[Dataset entries]
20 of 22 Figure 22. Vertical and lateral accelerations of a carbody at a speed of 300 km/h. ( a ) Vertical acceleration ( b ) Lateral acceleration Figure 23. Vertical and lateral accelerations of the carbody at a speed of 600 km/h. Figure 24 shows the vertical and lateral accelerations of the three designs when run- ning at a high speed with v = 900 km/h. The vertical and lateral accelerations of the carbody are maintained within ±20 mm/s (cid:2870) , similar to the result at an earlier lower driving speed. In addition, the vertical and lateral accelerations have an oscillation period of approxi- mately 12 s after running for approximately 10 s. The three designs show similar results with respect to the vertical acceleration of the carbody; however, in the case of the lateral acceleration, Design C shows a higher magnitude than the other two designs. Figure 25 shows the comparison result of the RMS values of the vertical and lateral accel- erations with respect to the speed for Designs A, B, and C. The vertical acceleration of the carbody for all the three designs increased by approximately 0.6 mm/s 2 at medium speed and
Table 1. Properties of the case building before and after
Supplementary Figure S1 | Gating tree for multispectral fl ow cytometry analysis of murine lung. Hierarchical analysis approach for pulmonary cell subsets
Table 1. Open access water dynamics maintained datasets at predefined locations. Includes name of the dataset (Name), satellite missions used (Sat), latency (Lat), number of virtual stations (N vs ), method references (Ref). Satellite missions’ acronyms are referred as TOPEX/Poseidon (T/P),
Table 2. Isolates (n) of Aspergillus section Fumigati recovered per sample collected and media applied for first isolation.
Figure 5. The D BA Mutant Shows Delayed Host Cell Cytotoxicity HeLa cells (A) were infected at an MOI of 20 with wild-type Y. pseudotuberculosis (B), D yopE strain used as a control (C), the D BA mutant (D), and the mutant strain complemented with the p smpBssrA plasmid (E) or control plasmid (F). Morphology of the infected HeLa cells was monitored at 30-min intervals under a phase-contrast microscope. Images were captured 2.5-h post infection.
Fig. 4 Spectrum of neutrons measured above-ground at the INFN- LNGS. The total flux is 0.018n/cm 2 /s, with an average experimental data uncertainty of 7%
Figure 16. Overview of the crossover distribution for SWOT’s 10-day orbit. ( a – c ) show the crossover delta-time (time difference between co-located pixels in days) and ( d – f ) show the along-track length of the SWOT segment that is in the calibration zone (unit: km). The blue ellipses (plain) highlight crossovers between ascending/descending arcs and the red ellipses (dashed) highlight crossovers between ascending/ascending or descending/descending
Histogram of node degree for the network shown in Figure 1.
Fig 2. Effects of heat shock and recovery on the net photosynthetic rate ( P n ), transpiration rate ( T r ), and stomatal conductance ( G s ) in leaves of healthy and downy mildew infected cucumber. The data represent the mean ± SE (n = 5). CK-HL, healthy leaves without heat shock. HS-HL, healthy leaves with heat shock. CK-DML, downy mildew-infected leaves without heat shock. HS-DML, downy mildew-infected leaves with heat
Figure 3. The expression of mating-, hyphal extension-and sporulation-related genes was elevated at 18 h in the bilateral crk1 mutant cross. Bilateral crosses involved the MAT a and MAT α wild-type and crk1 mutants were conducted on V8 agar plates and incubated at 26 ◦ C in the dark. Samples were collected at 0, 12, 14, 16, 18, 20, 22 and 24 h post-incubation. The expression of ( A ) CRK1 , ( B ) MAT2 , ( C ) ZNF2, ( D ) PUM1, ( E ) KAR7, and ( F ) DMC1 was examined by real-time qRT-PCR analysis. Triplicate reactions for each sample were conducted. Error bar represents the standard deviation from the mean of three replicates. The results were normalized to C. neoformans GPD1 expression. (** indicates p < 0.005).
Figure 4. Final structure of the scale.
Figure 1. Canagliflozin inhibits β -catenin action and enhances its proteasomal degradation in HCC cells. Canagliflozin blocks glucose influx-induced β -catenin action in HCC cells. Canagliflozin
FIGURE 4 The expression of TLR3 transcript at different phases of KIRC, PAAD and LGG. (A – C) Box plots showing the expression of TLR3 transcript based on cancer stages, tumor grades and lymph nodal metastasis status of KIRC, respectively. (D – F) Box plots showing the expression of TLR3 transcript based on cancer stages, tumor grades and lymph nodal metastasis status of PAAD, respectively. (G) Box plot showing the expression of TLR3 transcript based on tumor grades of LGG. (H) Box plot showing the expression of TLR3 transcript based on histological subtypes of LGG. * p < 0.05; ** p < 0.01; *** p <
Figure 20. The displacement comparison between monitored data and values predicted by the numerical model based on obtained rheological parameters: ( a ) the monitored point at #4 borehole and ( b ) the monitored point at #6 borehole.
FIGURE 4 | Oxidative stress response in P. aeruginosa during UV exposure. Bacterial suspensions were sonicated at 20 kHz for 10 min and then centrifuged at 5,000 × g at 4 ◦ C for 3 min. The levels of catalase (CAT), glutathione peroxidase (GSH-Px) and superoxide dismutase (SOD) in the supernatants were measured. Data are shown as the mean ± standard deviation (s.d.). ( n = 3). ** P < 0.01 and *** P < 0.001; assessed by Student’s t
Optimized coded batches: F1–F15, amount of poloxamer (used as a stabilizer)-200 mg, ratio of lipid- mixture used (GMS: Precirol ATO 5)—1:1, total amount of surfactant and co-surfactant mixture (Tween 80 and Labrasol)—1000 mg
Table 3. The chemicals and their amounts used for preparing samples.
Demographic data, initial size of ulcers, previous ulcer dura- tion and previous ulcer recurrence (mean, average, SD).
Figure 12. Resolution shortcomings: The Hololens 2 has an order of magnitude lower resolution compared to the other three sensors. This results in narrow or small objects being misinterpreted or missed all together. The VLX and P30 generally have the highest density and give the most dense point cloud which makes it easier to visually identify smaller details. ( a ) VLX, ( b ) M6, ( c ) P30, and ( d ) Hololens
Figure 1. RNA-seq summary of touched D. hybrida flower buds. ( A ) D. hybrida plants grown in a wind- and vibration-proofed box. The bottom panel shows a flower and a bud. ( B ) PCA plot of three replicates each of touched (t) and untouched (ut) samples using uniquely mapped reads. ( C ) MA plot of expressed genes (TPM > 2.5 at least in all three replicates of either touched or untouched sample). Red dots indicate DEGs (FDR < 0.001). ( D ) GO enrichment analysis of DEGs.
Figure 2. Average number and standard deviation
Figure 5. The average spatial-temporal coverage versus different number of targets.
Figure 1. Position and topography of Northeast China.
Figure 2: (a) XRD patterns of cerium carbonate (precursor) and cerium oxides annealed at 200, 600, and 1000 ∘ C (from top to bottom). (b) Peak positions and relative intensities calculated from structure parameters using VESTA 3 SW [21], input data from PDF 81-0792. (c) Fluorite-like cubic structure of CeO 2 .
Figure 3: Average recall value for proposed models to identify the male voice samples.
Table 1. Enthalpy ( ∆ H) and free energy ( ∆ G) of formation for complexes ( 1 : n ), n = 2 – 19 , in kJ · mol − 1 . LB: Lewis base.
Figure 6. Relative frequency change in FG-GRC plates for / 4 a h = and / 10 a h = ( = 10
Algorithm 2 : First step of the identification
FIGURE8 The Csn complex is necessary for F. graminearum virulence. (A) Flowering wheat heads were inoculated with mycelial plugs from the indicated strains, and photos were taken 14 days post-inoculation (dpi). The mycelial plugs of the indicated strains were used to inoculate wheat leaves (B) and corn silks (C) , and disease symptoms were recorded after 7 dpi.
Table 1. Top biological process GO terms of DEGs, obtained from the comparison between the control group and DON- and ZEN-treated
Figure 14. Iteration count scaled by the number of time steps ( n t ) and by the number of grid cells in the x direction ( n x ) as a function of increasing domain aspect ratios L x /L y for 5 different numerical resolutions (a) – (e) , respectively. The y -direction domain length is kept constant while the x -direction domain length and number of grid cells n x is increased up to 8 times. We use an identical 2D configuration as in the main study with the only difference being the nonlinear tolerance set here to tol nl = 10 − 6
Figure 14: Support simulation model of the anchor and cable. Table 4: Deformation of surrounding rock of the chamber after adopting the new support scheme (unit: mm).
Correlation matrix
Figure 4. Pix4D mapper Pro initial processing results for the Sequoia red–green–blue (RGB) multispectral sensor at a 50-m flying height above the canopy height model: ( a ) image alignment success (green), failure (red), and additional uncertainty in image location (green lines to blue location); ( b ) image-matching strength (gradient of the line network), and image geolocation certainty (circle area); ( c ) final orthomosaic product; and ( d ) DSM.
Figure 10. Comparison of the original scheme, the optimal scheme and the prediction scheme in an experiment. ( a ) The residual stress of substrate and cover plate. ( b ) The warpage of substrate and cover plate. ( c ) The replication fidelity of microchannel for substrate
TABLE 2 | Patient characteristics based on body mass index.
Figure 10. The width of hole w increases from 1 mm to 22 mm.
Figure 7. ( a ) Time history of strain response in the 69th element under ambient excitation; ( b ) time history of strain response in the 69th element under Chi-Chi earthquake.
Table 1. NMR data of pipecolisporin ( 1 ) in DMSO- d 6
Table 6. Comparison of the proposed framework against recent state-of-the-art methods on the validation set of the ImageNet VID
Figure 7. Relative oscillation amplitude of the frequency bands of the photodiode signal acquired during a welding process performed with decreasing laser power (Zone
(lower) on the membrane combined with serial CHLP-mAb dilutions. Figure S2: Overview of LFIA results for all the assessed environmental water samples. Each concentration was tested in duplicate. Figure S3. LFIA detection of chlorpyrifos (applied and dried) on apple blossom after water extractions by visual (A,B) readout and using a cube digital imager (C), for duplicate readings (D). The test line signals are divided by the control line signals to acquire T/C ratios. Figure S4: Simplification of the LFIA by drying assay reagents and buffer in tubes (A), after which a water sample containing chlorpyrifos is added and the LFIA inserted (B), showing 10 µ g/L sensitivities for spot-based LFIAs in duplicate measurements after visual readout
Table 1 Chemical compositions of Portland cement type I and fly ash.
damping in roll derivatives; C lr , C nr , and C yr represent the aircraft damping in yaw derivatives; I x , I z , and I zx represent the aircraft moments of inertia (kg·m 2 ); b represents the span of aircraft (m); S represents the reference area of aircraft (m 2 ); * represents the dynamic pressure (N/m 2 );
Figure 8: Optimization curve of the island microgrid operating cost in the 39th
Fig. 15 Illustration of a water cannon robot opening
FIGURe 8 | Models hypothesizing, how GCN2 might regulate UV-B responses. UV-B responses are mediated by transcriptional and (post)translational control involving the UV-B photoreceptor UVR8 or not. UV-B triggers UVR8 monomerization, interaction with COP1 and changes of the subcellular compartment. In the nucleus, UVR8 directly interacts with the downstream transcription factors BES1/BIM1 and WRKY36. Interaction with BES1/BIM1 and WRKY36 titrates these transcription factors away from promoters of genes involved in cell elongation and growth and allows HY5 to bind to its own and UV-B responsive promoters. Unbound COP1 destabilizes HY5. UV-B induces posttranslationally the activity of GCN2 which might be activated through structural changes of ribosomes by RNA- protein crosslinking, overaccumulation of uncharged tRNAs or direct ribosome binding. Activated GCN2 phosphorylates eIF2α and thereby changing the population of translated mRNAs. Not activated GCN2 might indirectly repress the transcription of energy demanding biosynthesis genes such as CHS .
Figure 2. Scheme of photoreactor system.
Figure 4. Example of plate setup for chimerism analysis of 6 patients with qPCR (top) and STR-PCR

Work task ▸ Exact reproduction is required: output the lines from the start of the entries above through the line with "Supplementary Figure S1".

Written response ▸
20 of 22 Figure 22. Vertical and lateral accelerations of a carbody at a speed of 300 km/h. ( a ) Vertical acceleration ( b ) Lateral acceleration Figure 23. Vertical and lateral accelerations of the carbody at a speed of 600 km/h. Figure 24 shows the vertical and lateral accelerations of the three designs when run- ning at a high speed with v = 900 km/h. The vertical and lateral accelerations of the carbody are maintained within ±20 mm/s (cid:2870) , similar to the result at an earlier lower driving speed. In addition, the vertical and lateral accelerations have an oscillation period of approxi- mately 12 s after running for approximately 10 s. The three designs show similar results with respect to the vertical acceleration of the carbody; however, in the case of the lateral acceleration, Design C shows a higher magnitude than the other two designs. Figure 25 shows the comparison result of the RMS values of the vertical and lateral accel- erations with respect to the speed for Designs A, B, and C. The vertical acceleration of the carbody for all the three designs increased by approximately 0.6 mm/s 2 at medium speed and
Table 1. Properties of the case building before and after
Supplementary Figure S1 | Gating tree for multispectral fl ow cytometry analysis of murine lung. Hierarchical analysis approach for pulmonary cell subsets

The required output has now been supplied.